HMRC pay and conditions in the spotlight at MPs hearing

MPs on the Treasury Committee have questioned HMRC bosses about the organisations’ culture, pay and conditions, as well as customer service levels, its approach to debt collection and the implementation of the 2019 loan charge. Inevitably the department’s Brexit preparations also loomed large at the hearing.

The Treasury Committee monitors the work of HMRC on an ongoing basis.  Catherine McKinnell (Lab) was the interim Chair at the time of the hearing. Other MPs attending this session with HMRC were Rushanara Ali (Lab), Alison McGovern (Lab) and Alison Thewliss (SNP). Evidence was given by Jim Harra, Interim Chief Executive, Penny Ciniewicz, Director General, Customer Compliance, and Ruth Stanier, Director General, Customer Strategy and Tax Design, all HMRC. The full transcript of the hearing can be read in PDF or HTML.

HMRC culture, employment practice and pay

Alison Thewliss led on this topic, referring both to comments in the Adjudicator’s report “about a reluctance within HMRC to engage with its feedback about systemic or cultural issues when dealing with the public” and the “worrying revelations about widespread bullying and harassment” at HMRC highlighted in Laura Whyte’s Respect at Work report. Jim Harra accepted that the culture within HMRC is not in accordance with HMRC values. Penny Ciniewicz said around 17,000 HMRC people have engaged in the discussion about what HMRC’s behavioural standards ought to be, and they are ‘bringing that conversation to a conclusion’. That will result in “a new shared set of standards that everyone can live by, in addition to our values”. HMRC is increasing the number of mediators in the organisation and training more than 1,000 of their people so far in micro-behaviours awareness, she added.

Ruth Stanier said HMRC has put in place a new service level agreement with the Adjudicator to improve the way that HMRC interact with her office and handle those complaints. HMRC will publish a report that responds to the Adjudicator’s report, by the end of 2019. She added that HMRC have in place “a new customer experience committee, where we are working with external experts from the private sector and with others, with the Adjudicator in attendance, to really challenge us on driving work in this area.”

| Provided material |

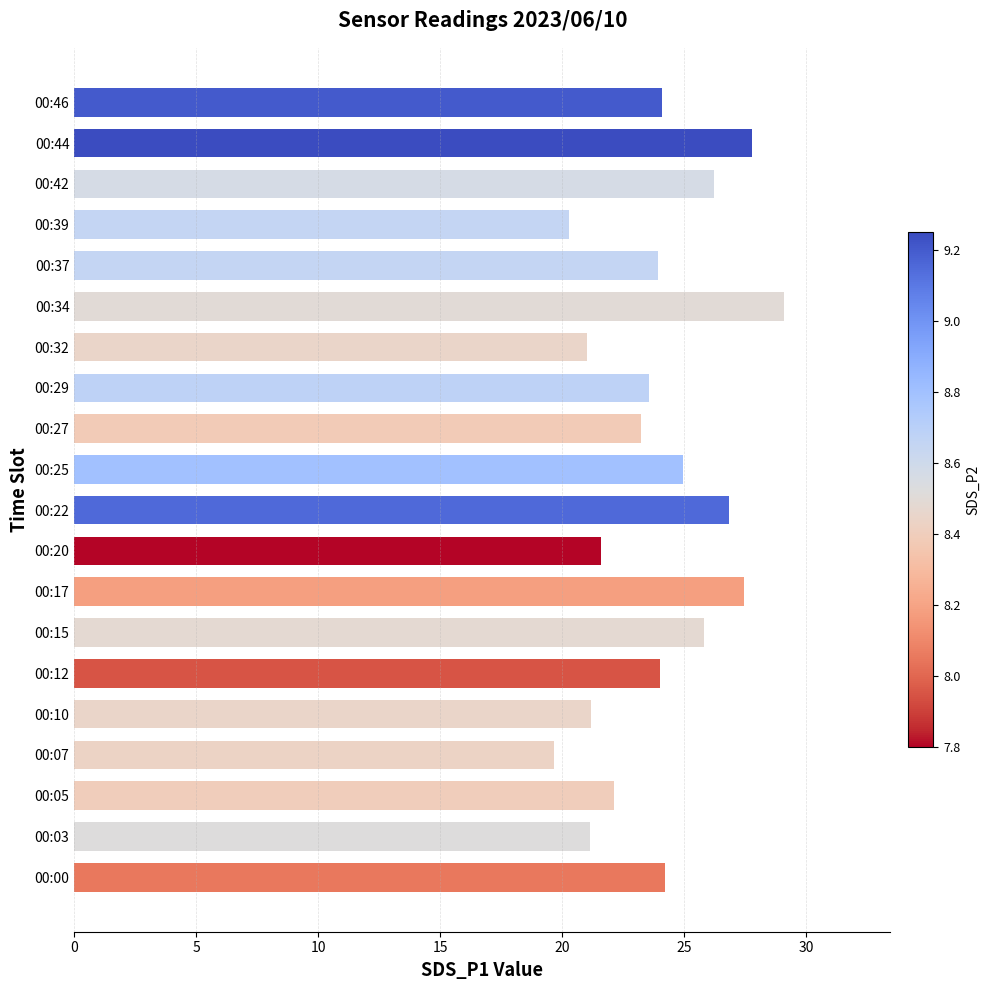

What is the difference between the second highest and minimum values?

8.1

* * *

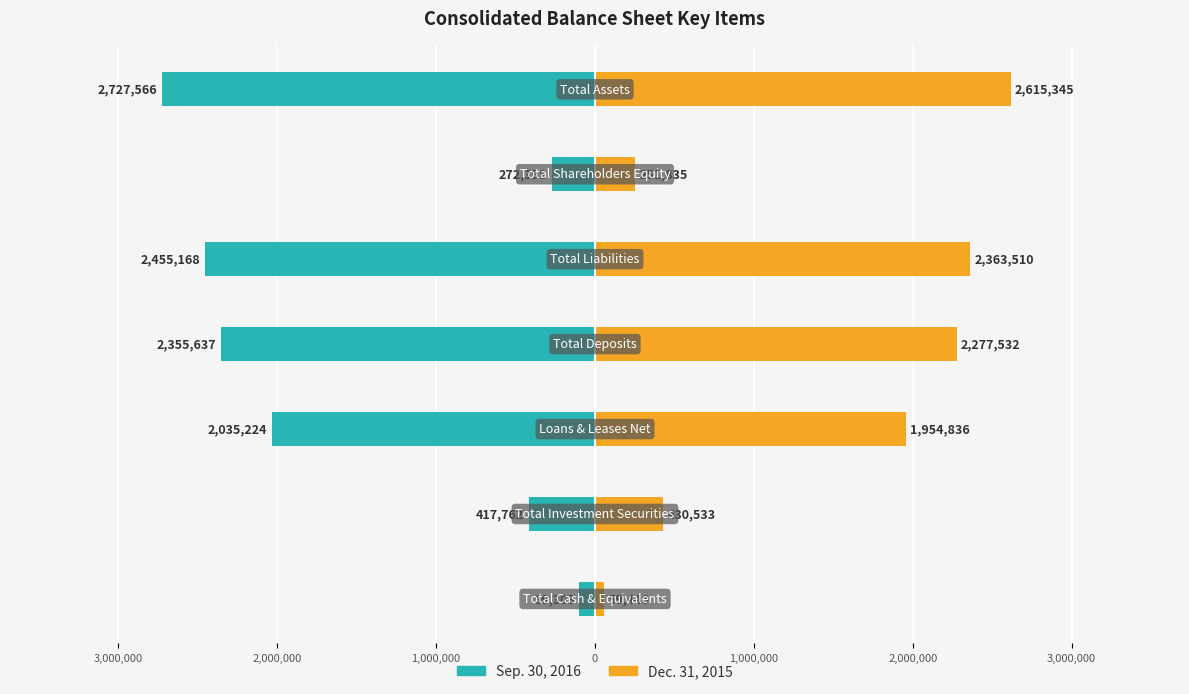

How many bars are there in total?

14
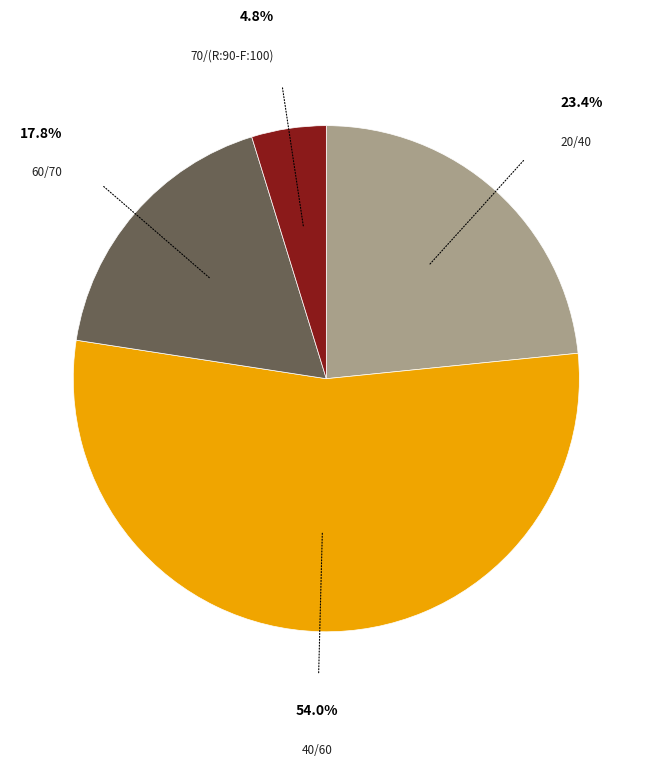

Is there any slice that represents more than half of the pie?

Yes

==

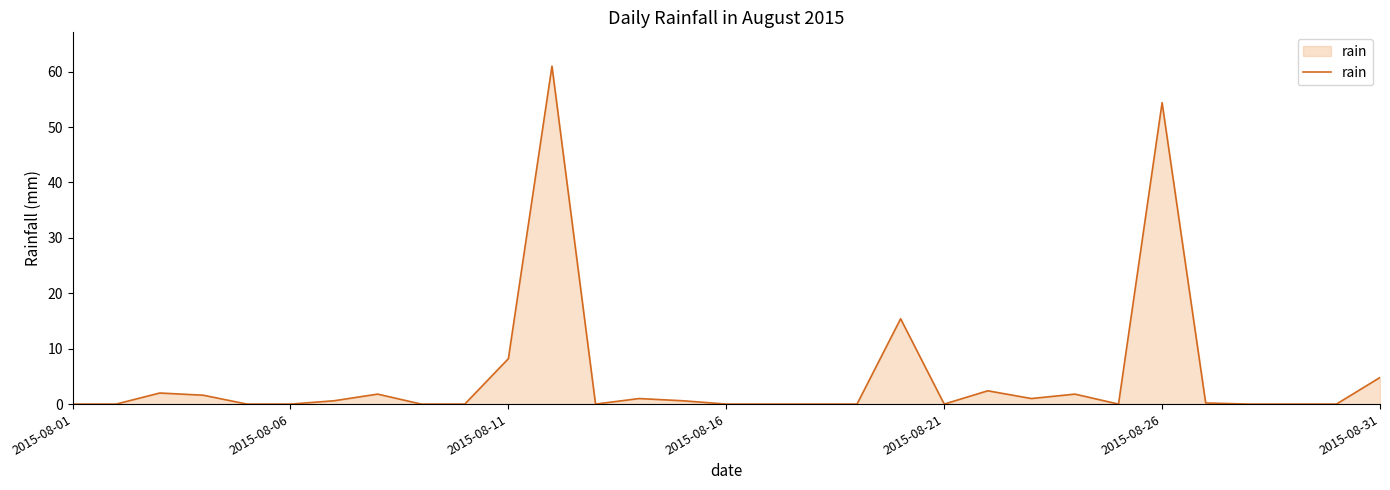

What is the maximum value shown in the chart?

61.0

| Questions to answer |
A – Condense the paragraph of the hearing report that opens "Ruth Stanier said HMRC has put in place" into a short bulleted list, keeping its main facts.
B – Copy out the passage of the hearing report from "HMRC pay and" to "PDF or HTML." word for word.

| Results for the exercise |
A –
- HMRC has a new service level agreement with the Adjudicator to improve how it interacts with her office and handles those complaints.
- By the end of 2019, HMRC will publish a report responding to the Adjudicator's report.
- A new customer experience committee includes external private-sector experts and others, with the Adjudicator in attendance. Its role is to challenge HMRC on driving work in this area.

B –
HMRC pay and conditions in the spotlight at MPs hearing

MPs on the Treasury Committee have questioned HMRC bosses about the organisations’ culture, pay and conditions, as well as customer service levels, its approach to debt collection and the implementation of the 2019 loan charge. Inevitably the department’s Brexit preparations also loomed large at the hearing.

The Treasury Committee monitors the work of HMRC on an ongoing basis.  Catherine McKinnell (Lab) was the interim Chair at the time of the hearing. Other MPs attending this session with HMRC were Rushanara Ali (Lab), Alison McGovern (Lab) and Alison Thewliss (SNP). Evidence was given by Jim Harra, Interim Chief Executive, Penny Ciniewicz, Director General, Customer Compliance, and Ruth Stanier, Director General, Customer Strategy and Tax Design, all HMRC. The full transcript of the hearing can be read in PDF or HTML.